Work required: These entries must be printed again exactly as they are.

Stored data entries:
⁂
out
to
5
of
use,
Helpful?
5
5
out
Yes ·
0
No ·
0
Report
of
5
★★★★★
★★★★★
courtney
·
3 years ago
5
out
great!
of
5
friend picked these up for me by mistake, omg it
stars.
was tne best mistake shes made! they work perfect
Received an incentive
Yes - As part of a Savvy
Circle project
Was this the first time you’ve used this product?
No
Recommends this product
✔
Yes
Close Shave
⁂
Response area:
out
to
5
of
use,
Helpful?
5
5
out
Yes ·
0
No ·
0
Report
of
5
★★★★★
★★★★★
courtney
·
3 years ago
5
out
great!
of
5
friend picked these up for me by mistake, omg it
stars.
was tne best mistake shes made! they work perfect
Received an incentive
Yes - As part of a Savvy
Circle project
Was this the first time you’ve used this product?
No
Recommends this product
✔
Yes
Close Shave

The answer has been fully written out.